Again, research and marketing are fused to the point where it is impossible to discern where one begins and the other ends. In addition, to ensure that that synthesis drives inquiry and remains on target, a consortium of users is formed. This group’s common knowledge needs override their competitive and proprietary separateness. In other words, such an arrangement enables Bersin & Associates’ functioning as a research university.
Brandon Hall
Finally, the research and marketing niche of Brandon Hall is that of displaying best practices for e-learning. Last published in March 2004 and authored by Tom Werner, the volume offers a comprehensive survey of case studies and organizational profiles of the e-learning industry. Extremely rich in detail, the compilation features best practices in five categories: steps and documents for building the business case for e-learning; ROI methodologies; developing company-wide LMS; criteria for selecting LMS technology and evaluation systems; and linkage of learning to human capital HR management.

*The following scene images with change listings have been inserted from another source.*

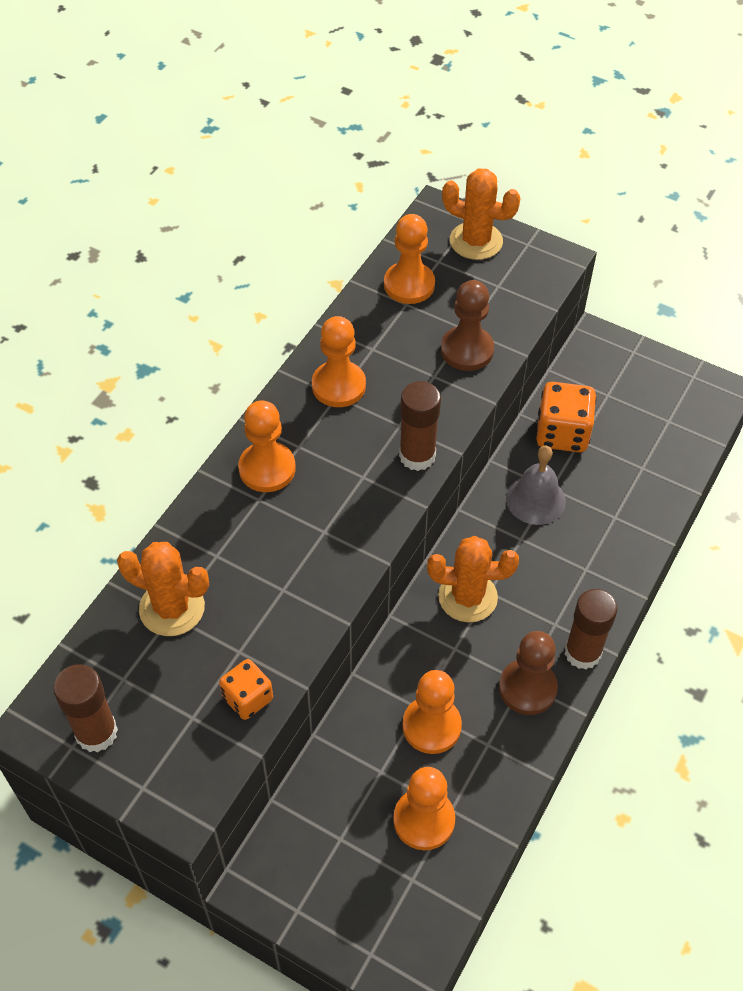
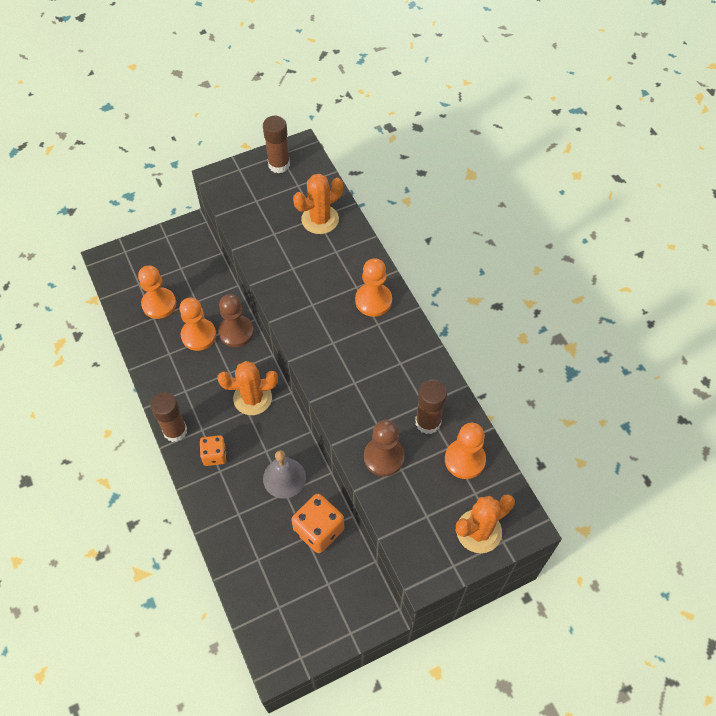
camera: 125 degrees right, 5 degrees up
orange dice [219,659,273,720] -> orange dice moved to [200,435,227,466]
orange pawn [312,316,366,407] -> none
brown glue stick [399,381,441,471] -> brown glue stick moved to [415,380,447,434]
orange cactus [427,536,519,622] -> orange cactus turned 45 degrees clockwise [217,361,278,415]
brown pawn [499,631,558,715] -> brown pawn moved to [218,294,254,347]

Each year, Brandon Hall invests its research with the additional judgment of singling out firms and practices for “Excellence in E-Learning Awards.” The identification of such industry leaders supports Brandon Hall’s focus on establishing benchmarks and guiding the strategy and technology selection of clients. Recently, Brandon Hall announced the publication of its latest research: Hosted Versus Installed LMS. This three-year perspective reveals a surprising preference for installed rather than hosted LMSs. Brandon Hall offers customized research to individual clients who seek the best practices of its industry and competitors. Such individual and focused surveys benefit both from Brandon Hall’s tried and tested methodology and its extensive database of best practices. Recycling research methods and findings has become Brandon Hall’s own best practice.
Summary
Earlier the trend of knowledge systems was invoked as an umbrella concept. Another trend is that of convergence—which has propelled and shaped the emergence of research and market-driven enterprises. Perhaps it is appropriate that such crossover has the last word. The new enterprises will not eliminate traditional providers. They will exist side-by-side and proceed as parallel lines. If viewed holistically and collectively, they can be perceived not as singular, but alternatives of one another. If the spirit of convergence can prevail, it will be better to coexist as a research fraternity. Then the learning and development continuum would find its match in a research continuum.
The fraternity, like Bersin’s Quality Council, would be a way of identifying and addressing a common future research agenda. In particular, three challenging trends would be addressed by all: the increasing multi-disciplinarity of knowledge; the management of learning diversity; and the global holistics of training. Whatever develops, a surprise finding might be the separate and collective elevation of serendipity to a new level of convergent research and innovation.
What is clear is that we would not know as much about learning without the research of these providers. To a large extent, they have been created and are now an integral part of the field. A new, more demanding and holistic generation of learning leaders and systems has dictated research intelligence and required it to align with both ROI and marketing. In many ways, these research providers define the industry and grant it autonomy and distinction. Above all, such alliances insure that LMS—hosted or installed—will be smart, effective, targeted and profitable.